Although it has been known for some time that MR imaging is more sensitive than CT in detecting axonal injury, both methods are widely used.
+5,+6 CT examination, still the standard for life-threatening acute hemorrhage, is robust and relatively inexpensive. In contrast, while MR is much better for detection of white matter lesions, the exams take longer, are more expensive, and require special nonmagnetic ventilators, cardiac monitors, and other medical equipment. Both conventional and developing MR techniques can add value to the clinical assessment of TBI. Gradient echo (GE) images are sensitive to magnetic susceptibility (T2*) and can demonstrate even very small areas of hemorrhage.
+23—+27 Such lesions are more easily visualized with this technique because the hemorrhagic blood creates a local magnetic field disturbance, causing a loss of signal. The number of small hemorrhagic lesions identified on T2* weighted GE images correlated with GCS score in several studies.
+23,+26,+27 In addition, lesion locations were appropriate to explain all focal neurological signs and symptoms in the acute phase (≤ 3 weeks) in one study.
+26 Nonhemorrhagic lesions are better visualized on T2 weighted spin echo sequences, especially those obtained using fluid attenuated inversion recovery (FLAIR), a technique that incorporates suppression of the bright signal from CSF. In a prospective study, 33 patients with normal CT scan but abnormal neurologic status underwent MR examination within 48 hours of injury.
+5 This group obtained T1 weighted echo planar, T2* weighted GE, T2 weighted FLAIR, and T2 weighted turbo spin echo images, and found that MR demonstrated more nonhemorrhagic lesions than CT. The authors noted that presence of nonhemorrhagic lesions was associated with a relatively good clinical outcome. However, outcome was measured only with the GOS, a relatively insensitive measure. It does not, for instance, include in-depth neuropsychological or neuropsychiatric evaluation.

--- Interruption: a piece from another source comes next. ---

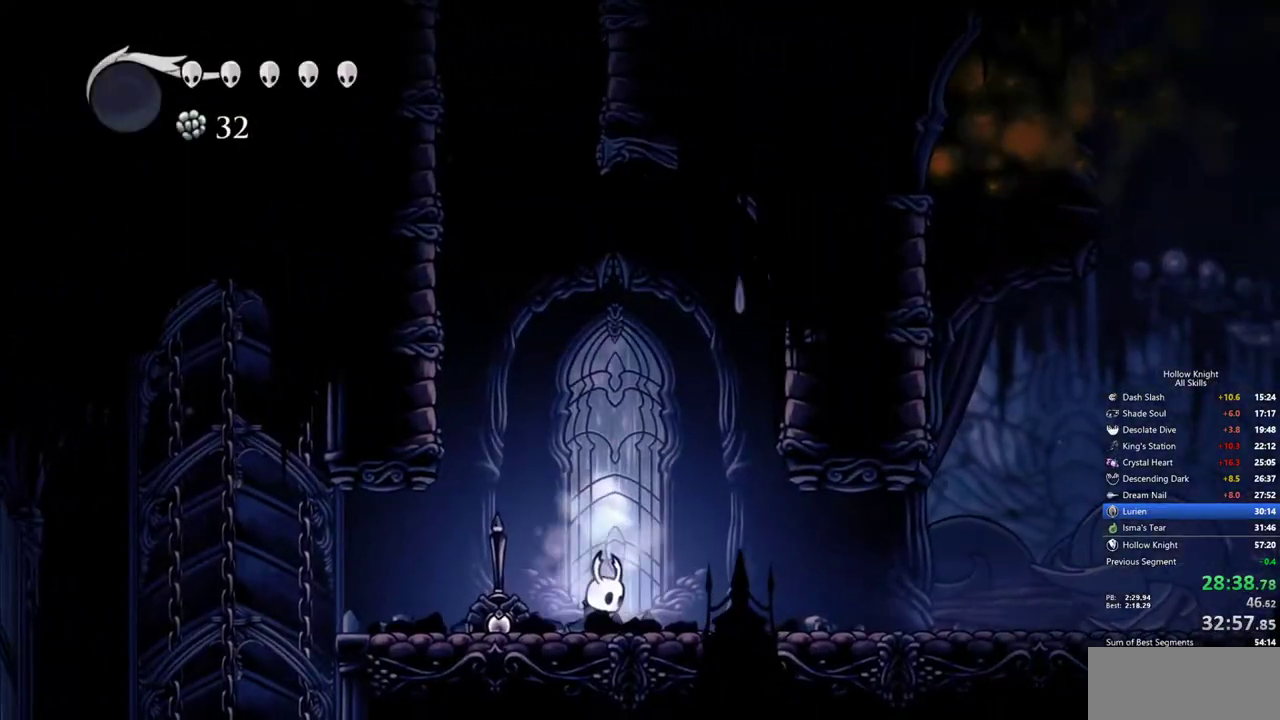
{"keys": ["right"], "events": [[267, "dash", "down"], [367, "dash", "up"]]}
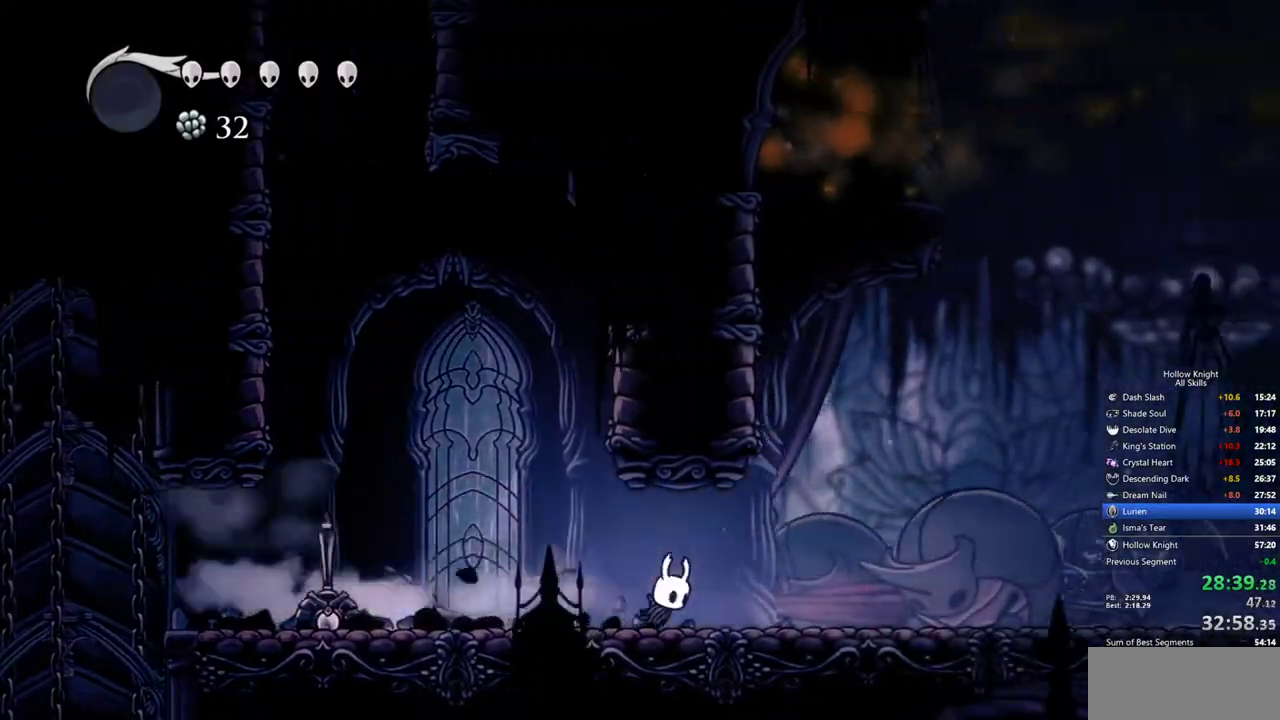
{"keys": ["right"], "events": [[383, "dash", "down"], [483, "dash", "up"]]}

In another prospective study, a group of 21 patients with DAI underwent MR imaging within 24 hours of injury, then again on days 1, 3, 7, and 14.
+28 The signal intensity of the corpus callosum was measured on FLAIR images at each time point. The study found a positive correlation between the duration of unconsciousness and the maximum signal intensity of the corpus callosum, which occurred most commonly on day 7 (range 3—14). In addition, higher signal intensity was associated with an unfavorable outcome at 6 months, as determined by the GOS.